Products that are unsafe or defective can have widespread impact if they are put on the market for consumers to use. New Orleans consumers are often unaware that a product is defective until it is too late, and they have been severely injured by it. This is the case for many products, including motor vehicles. Based on their prevalent usage, high speeds and the fact that they contain gasoline and electronics, motor vehicles can pose a significant danger if they are not designed or built properly.

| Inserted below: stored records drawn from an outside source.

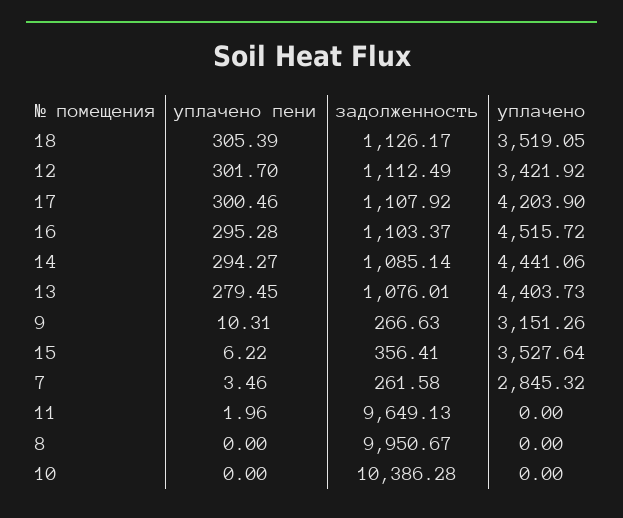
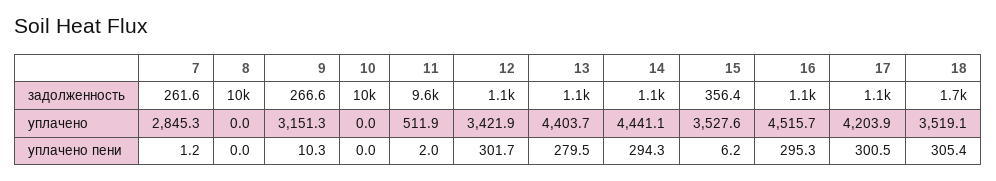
  {
    "уплачено пени": {
      "18": 305.39,
      "12": 301.7,
      "17": 300.46,
      "16": 295.28,
      "14": 294.27,
      "13": 279.45,
      "9": 10.31,
      "15": 6.22,
-     "7": 3.46,
+     "7": 1.2,
      "11": 1.96,
      "8": 0,
      "10": 0
    },
    "задолженность": {
-     "18": 1126.17,
+     "18": 1700,
      "12": 1112.49,
      "17": 1107.92,
      "16": 1103.37,
      "14": 1085.14,
      "13": 1076.01,
      "9": 266.63,
      "15": 356.41,
      "7": 261.58,
      "11": 9649.13,
      "8": 9950.67,
      "10": 10386.28
    },
    "уплачено": {
      "18": 3519.05,
      "12": 3421.92,
      "17": 4203.9,
      "16": 4515.72,
      "14": 4441.06,
      "13": 4403.73,
      "9": 3151.26,
      "15": 3527.64,
      "7": 2845.32,
-     "11": 0,
+     "11": 511.9,
      "8": 0,
      "10": 0
    }
  }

Proof of negligence or carelessness on the part of a car manufacturer or seller may be unnecessary for such claims. Rather, these incidents are governed by the rule of strict liability. Essentially, if certain elements are present, the manufacturer or seller is liable for any ensuing injuries, regardless of their conduct. There are three elements that must be established for a successful vehicle defect claim: a vehicle component contained an unreasonably dangerous defect, the defect resulted in an injury although the vehicle was being used as intended and the vehicle was not changed substantially from when it was originally sold.

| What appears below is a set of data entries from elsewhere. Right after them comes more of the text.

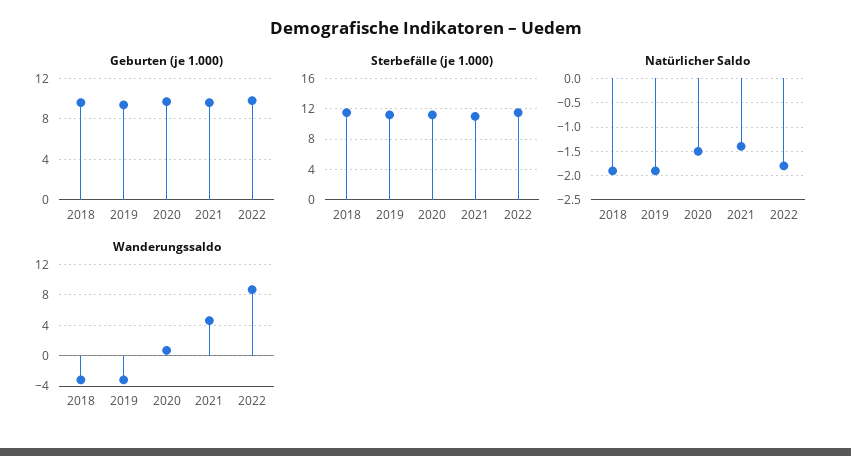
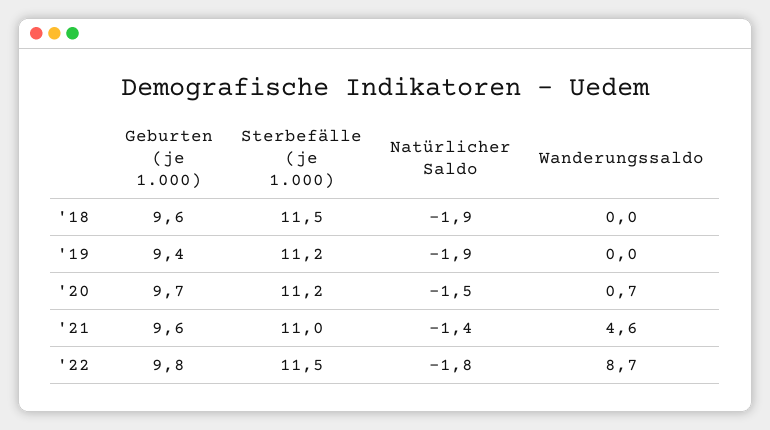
  {
    "Geburten (je 1.000)": {
      "2018": 9.6,
      "2019": 9.4,
      "2020": 9.7,
      "2021": 9.6,
      "2022": 9.8
    },
    "Sterbefälle (je 1.000)": {
      "2018": 11.5,
      "2019": 11.2,
      "2020": 11.2,
      "2021": 11,
      "2022": 11.5
    },
    "Natürlicher Saldo": {
      "2018": -1.9,
      "2019": -1.9,
      "2020": -1.5,
      "2021": -1.4,
      "2022": -1.8
    },
    "Wanderungssaldo": {
-     "2018": -3,
+     "2018": 0,
-     "2019": -3,
+     "2019": 0,
      "2020": 0.7,
      "2021": 4.6,
      "2022": 8.7
    }
  }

An unreasonably dangerous defect can be created in the design, manufacture or shipment of a vehicle, or as a result of a failure to warn consumers of dangers presented by the vehicle. Although vehicle manufacturers and sellers are strictly liable for such injuries, they may have certain defenses available to them based on the circumstances. If a consumer drives a vehicle for a period of time, it may be assumed that they knew of the defects and continued to operate the vehicle anyway. Additionally, a consumer’s own actions may indicate that they contributed to their injuries as well.
Products liability claims can be complex for consumers to establish the appropriate proof or the level of compensation to which they are entitled. A product liability attorney can assist with this process as well as pursue appropriate damages for their situation. If a manufacturer or seller’s actions are especially egregious, an injured consumer may be able to seek punitive damages as well.